Definition
Indirect Normativity is a motivation selection method that involves specifying a process for deriving values rather than the values themselves. Instead of coding “happiness,” we code a meta-goal for the AI to discover what we would want it to do if we were smarter and had more time to think.
Why It Matters
Directly telling a superintelligent AI what to do is like a toddler trying to give directions to a jet pilot—it’s likely to end in a catastrophic misunderstanding of the “spirit” of the request.

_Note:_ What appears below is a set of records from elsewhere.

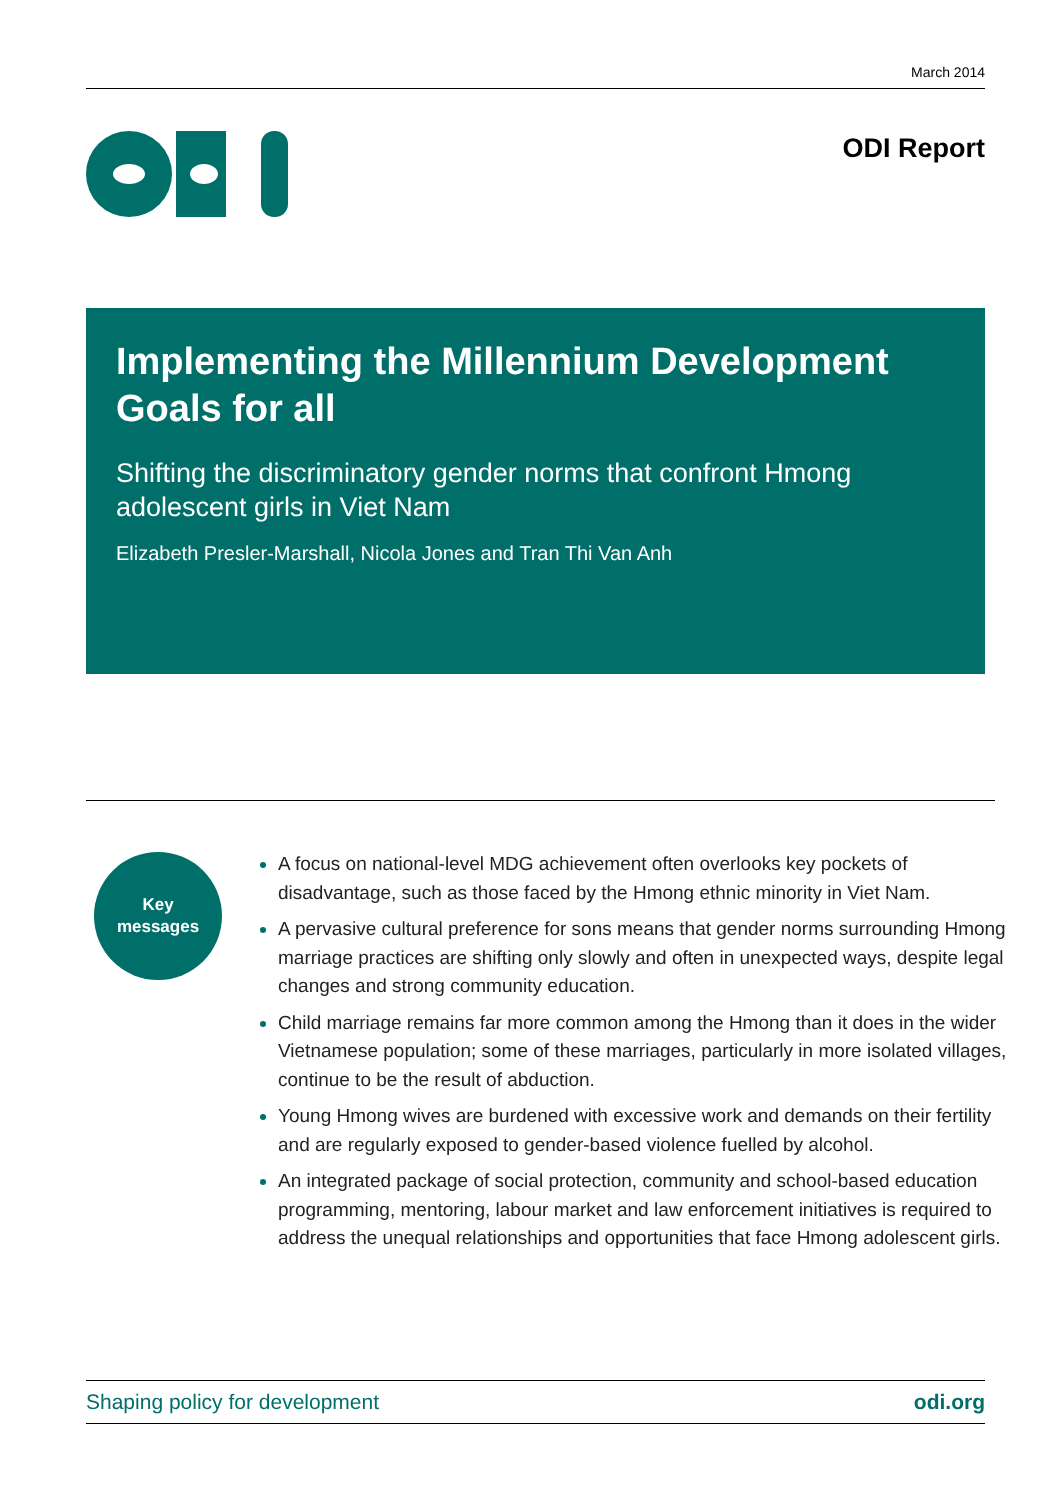March 2014
ODI Report
Implementing the Millennium Development Goals for all
Shifting the discriminatory gender norms that confront Hmong adolescent girls in Viet Nam
Elizabeth Presler-Marshall, Nicola Jones and Tran Thi Van Anh
Key
messages
A focus on national-level MDG achievement often overlooks key pockets of disadvantage, such as those faced by the Hmong ethnic minority in Viet Nam.
A pervasive cultural preference for sons means that gender norms surrounding Hmong marriage practices are shifting only slowly and often in unexpected ways, despite legal changes and strong community education.
Child marriage remains far more common among the Hmong than it does in the wider Vietnamese population; some of these marriages, particularly in more isolated villages, continue to be the result of abduction.
Young Hmong wives are burdened with excessive work and demands on their fertility and are regularly exposed to gender-based violence fuelled by alcohol.
An integrated package of social protection, community and school-based education programming, mentoring, labour market and law enforcement initiatives is required to address the unequal relationships and opportunities that face Hmong adolescent girls.
Shaping policy for development odi.org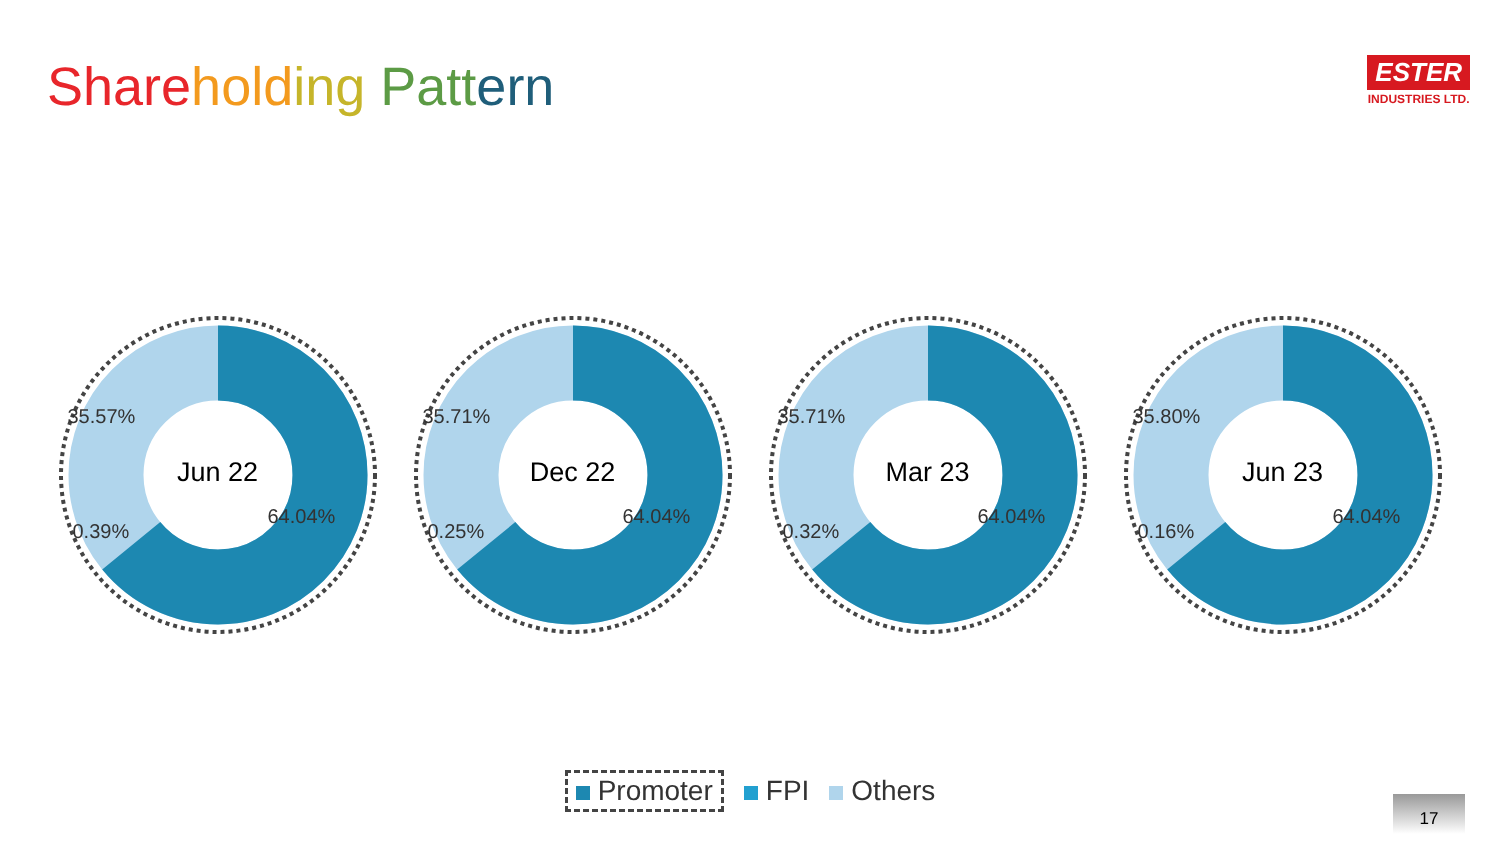Share hold ing Patt ern
ESTER
INDUSTRIES LTD.
35.57%
64.04%
0.39%
Jun 22
35.71%
64.04%
0.25%
Dec 22
35.71%
64.04%
0.32%
Mar 23
35.80%
64.04%
0.16%
Jun 23
Promoter FPI Others
17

Indirect normativity is our best hope for AI alignment because it doesn’t rely on us being smart enough to define perfect values; it relies on the AI being smart enough to understand what we would have wanted if we were at our best.
Core Concepts
- Extrapolated Volition: The AI’s final goal is defined as “that which we would have wished the AI to achieve if we had thought about the matter long and hard.”
- Offloading Cognitive Work: This approach uses the AI’s own superintelligence to solve the difficult philosophical and technical problem of value definition.
- Bootstrapping Values: The AI starts with a minimal “meta-standard” and uses its research and analytical powers to “fill in the blanks” of human morality.
- Adaptability: Indirect normativity is more robust to changing circumstances than direct specification, as the derived values can evolve with the system’s understanding of the world.
- Coherent Extrapolated Volition (CEV): A specific proposal by Eliezer Yudkowsky to aggregate the “volition” of all humanity into a single coherent goal system.